[CST-2] Types

[M.Y.W.Y. Becker]

Hi Matthew,

--On 02 June 2001 08:29 +0100 Matthew Richards <mwr22@cam.ac.uk> wrote:
[...]
> My answer for this is rather long and horrid, but...
>
> [Using \ for little lambda and /\ for big lambda]
> Assuming
>   Opt_a  = all a'(a' -> (a->a') -> a')
>   None_a = /\a (x':a', f:a->a'(x'))
                 ^^^
               A \ missing here.



>   Some_a = \x:a (/\a' (\x':a', f:a->a'(f x)))


> Then I think:
>
> Compose_g_d_e = \f:g->Opt_d, g:d->Opt_e ( \v:g (
>                      /\a' (\x':a', f':e->a' (
>                      (f v) a' x' (\v':d (
>                      (g v') a' x' (\v'':e (f' v''))
>                      )))

A better solution would be
Compose_g_d_e = \f:gamma->Opt_d, g:d->Opt_e (\x:gamma (f x Opt_e None_e g)).


> Sorry, that looks even worse in ASCII than on paper!
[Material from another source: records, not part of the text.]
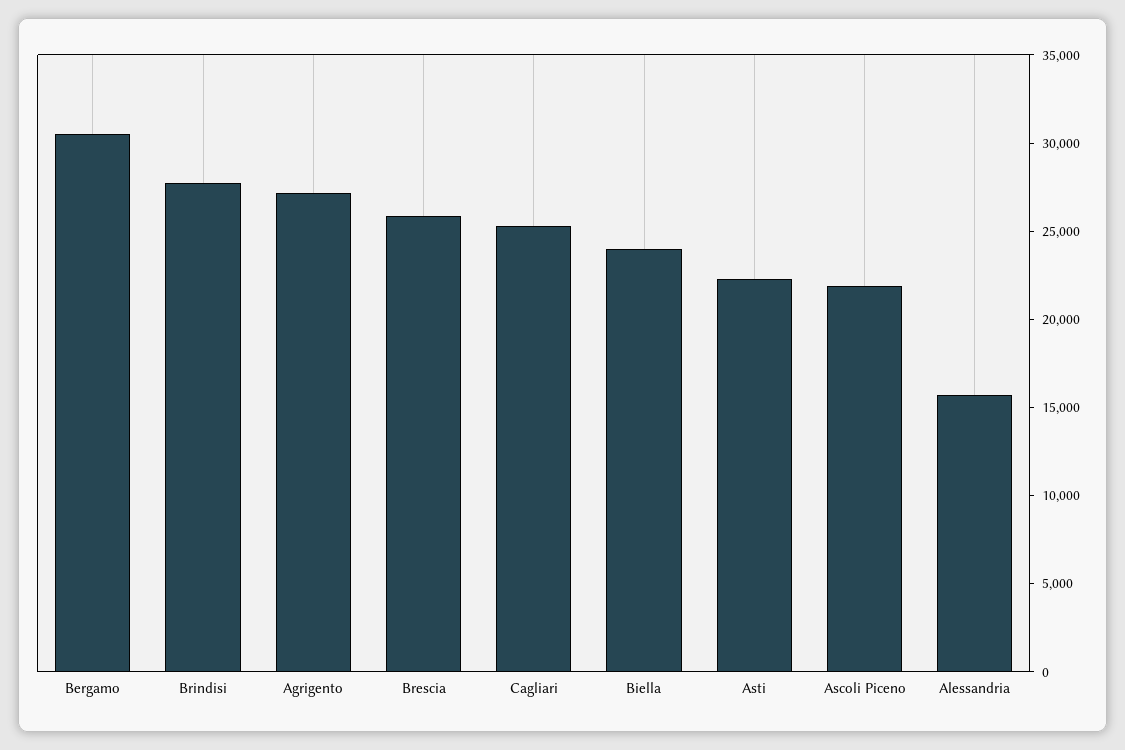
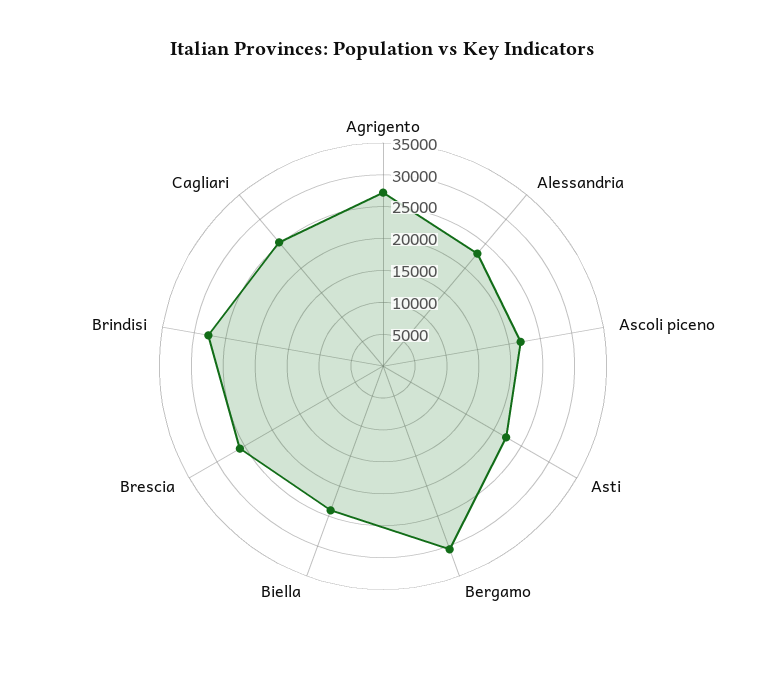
  {
    "Bergamo": 31000,
    "Brindisi": 28000,
    "Agrigento": 27000,
    "Brescia": 26000,
    "Cagliari": 25000,
    "Biella": 24000,
    "Asti": 22000,
    "Ascoli Piceno": 22000,
-   "Alessandria": 16000
+   "Alessandria": 22500
  }

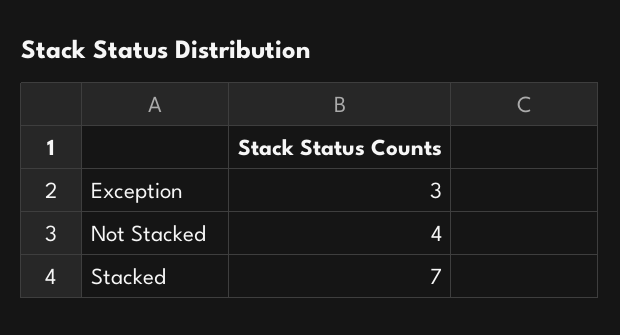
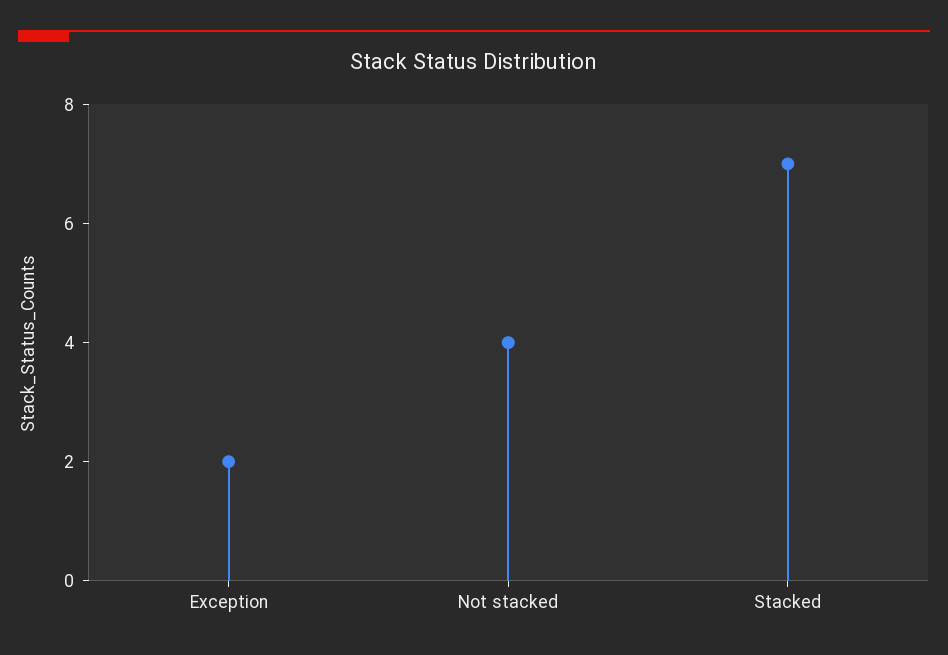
  {
-   "Exception": 3,
+   "Exception": 2,
    "Not Stacked": 4,
    "Stacked": 7
  }

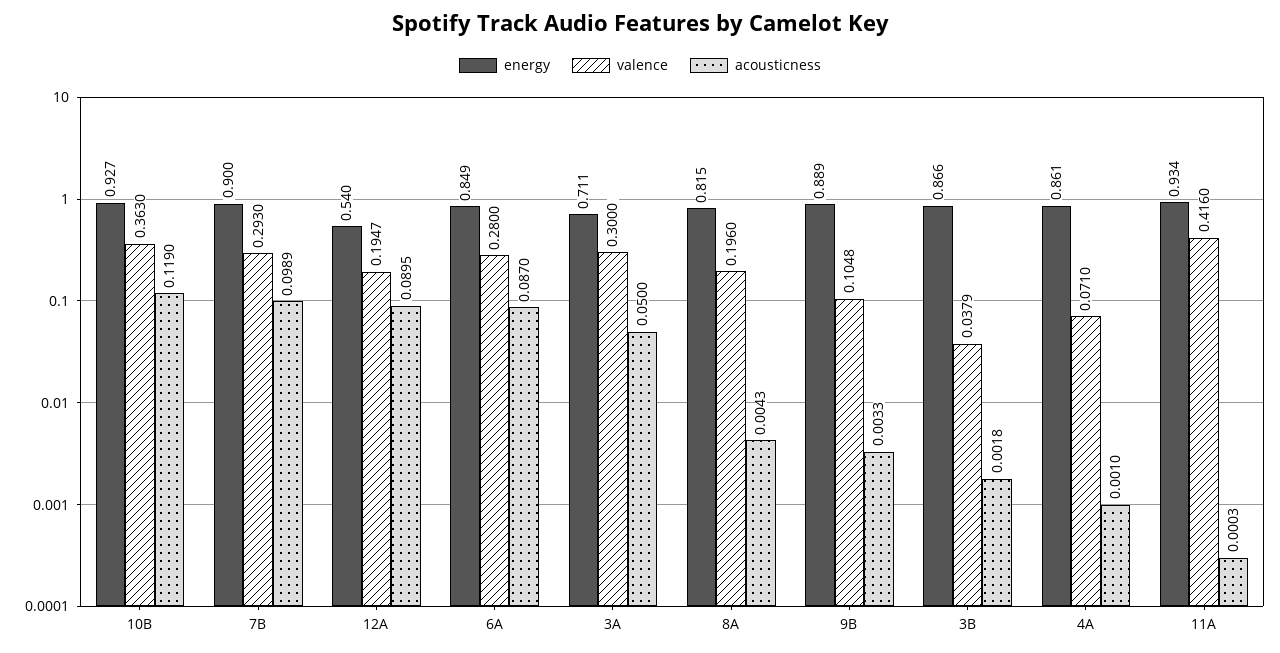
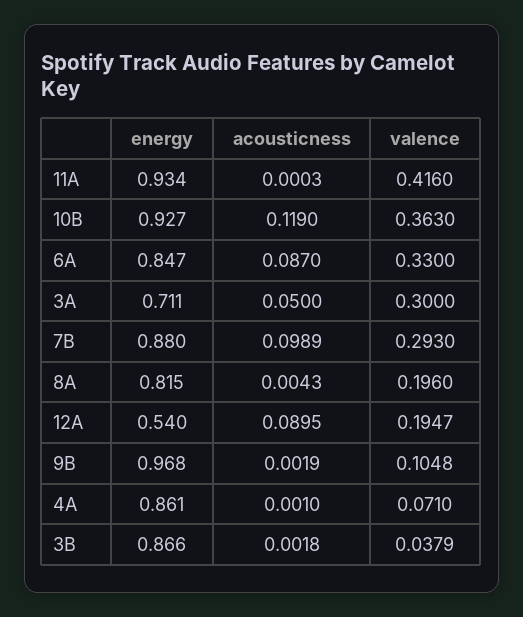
  {
    "energy": {
      "10B": 0.927,
-     "7B": 0.9,
+     "7B": 0.88,
      "12A": 0.54,
-     "6A": 0.849,
+     "6A": 0.847,
      "3A": 0.711,
      "8A": 0.815,
-     "9B": 0.889,
+     "9B": 0.968,
      "3B": 0.866,
      "4A": 0.861,
      "11A": 0.934
    },
    "valence": {
      "10B": 0.363,
      "7B": 0.293,
      "12A": 0.1947,
-     "6A": 0.28,
+     "6A": 0.33,
      "3A": 0.3,
      "8A": 0.196,
      "9B": 0.1048,
      "3B": 0.0379,
      "4A": 0.071,
      "11A": 0.416
    },
    "acousticness": {
      "10B": 0.119,
      "7B": 0.0989,
      "12A": 0.0895,
      "6A": 0.087,
      "3A": 0.05,
      "8A": 0.0043,
-     "9B": 0.0033,
+     "9B": 0.0019,
      "3B": 0.0018,
      "4A": 0.001,
      "11A": 0.0003
    }
  }

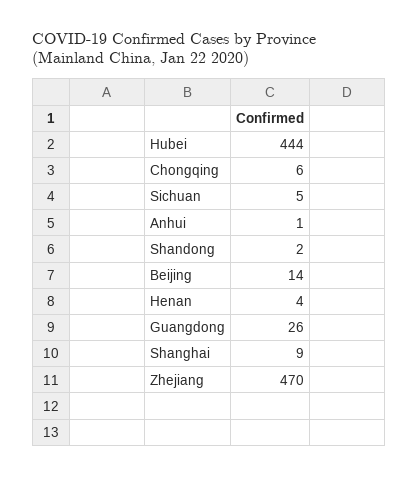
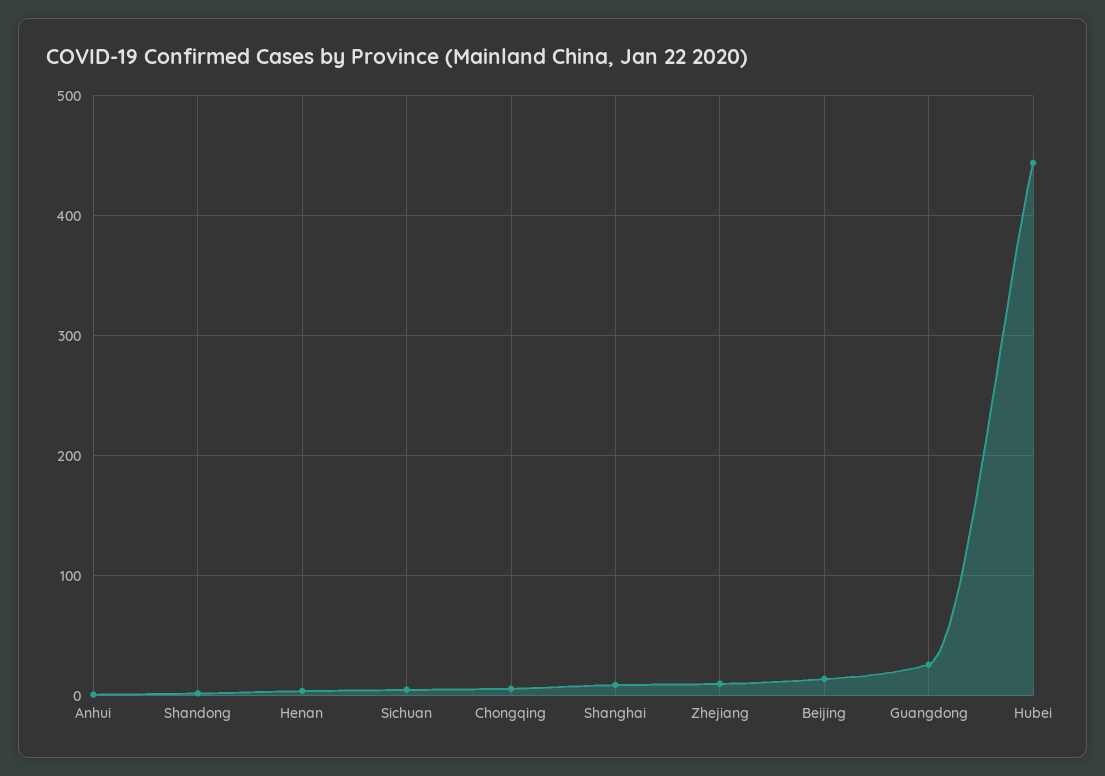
  {
    "Hubei": 444,
    "Chongqing": 6,
    "Sichuan": 5,
    "Anhui": 1,
    "Shandong": 2,
    "Beijing": 14,
    "Henan": 4,
    "Guangdong": 26,
    "Shanghai": 9,
-   "Zhejiang": 470
+   "Zhejiang": 10
  }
As usual with Types
> questions, it took far too long to do for 5 marks :-(  I just hope we
> wouldn't be expected to prove it's right too!  Looking at it now, I'm not
> entirely sure about whether the \v:g is in the right place, but I'll leave
> it as it is and see if anyone corrects it!

I'm not sure whether your formula is correct but it's too complicated 
anyway.


>> Also, 1998 P7 Q10, I think every function N -> N is PLC representable,
>> but cannot justify it  :-(
>
> I think that not all functions N -> N are representable, since PLC is not
> Turing powerful (due to the Strong Normalisation property).

Even if PLC was Turing powerful not all functions N->N could be 
represented, since there are also uncomputable (total) functions N->N. But 
since PLC is not even Turing powerful it can of course not represent all 
total functions.

Mo